Rule: 22 NYCRR 100.4(C)(3)(b)(i); Opinions 95-02 (Vol. XIII); 00-33.
Opinion:
A judge who is a member of the Board of Trustees of a library that, due to funding cuts, is seeking to have a proposition included on the school ballot that would make the taxpayers of the school district financially responsible for the operating costs of the library. The judge asks whether it is ethically permissible to write a letter to a newspaper or to make any other kind of public statement in support of the proposition.

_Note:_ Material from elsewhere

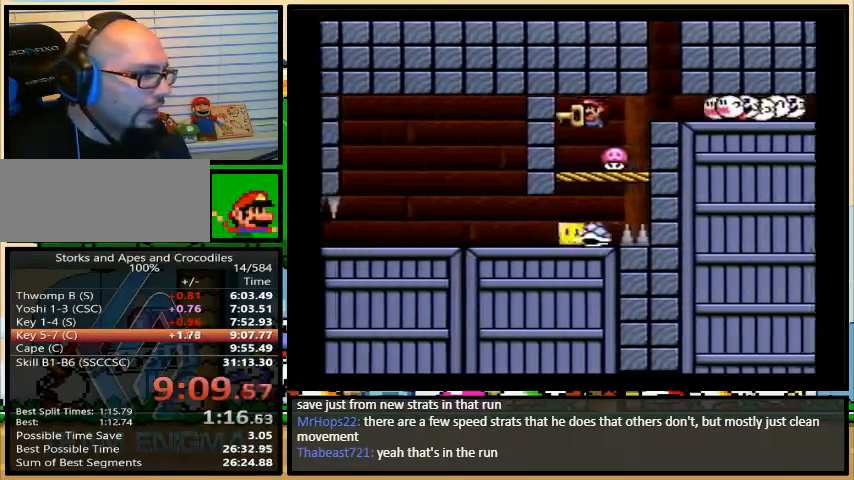
Gameplay with a controller (Nintendo layout); each line is a JSON object with the inputs held at the frame after it. "events" lists button and stick changes between this image and that frame as [ms after this image, input, new state], when the widget could be followed in between. Not read: L3 R3.
{"buttons": ["Y"], "events": [[33, "DPAD_RIGHT", "down"], [33, "DPAD_UP", "down"], [67, "B", "down"], [467, "B", "up"], [467, "DPAD_RIGHT", "up"], [467, "DPAD_UP", "up"]]}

Subject to certain limitations, a judge may serve as an officer of a not-for-profit civic organization. Those limitations prohibit a judge from personally participating in the solicitation of funds or other fund-raising activities. 22 NYCRR 100.4(C)(3)(b)(i). This Committee previously has concluded that a judge cannot, as president of the board of directors of a public library, chair or sit on the dias or otherwise participate in public meetings seeking support for a bond proposition to expand the library, as such activities would constitute fund-raising. Opinion 00-33. For the same reason, a judge is prohibited from encouraging legislation to appropriate funds for a library. Opinion 95-02 (Vol. XIII). Similarly, the activity proposed by the inquiring judge also would constitute fund-raising and, therefore, is impermissible.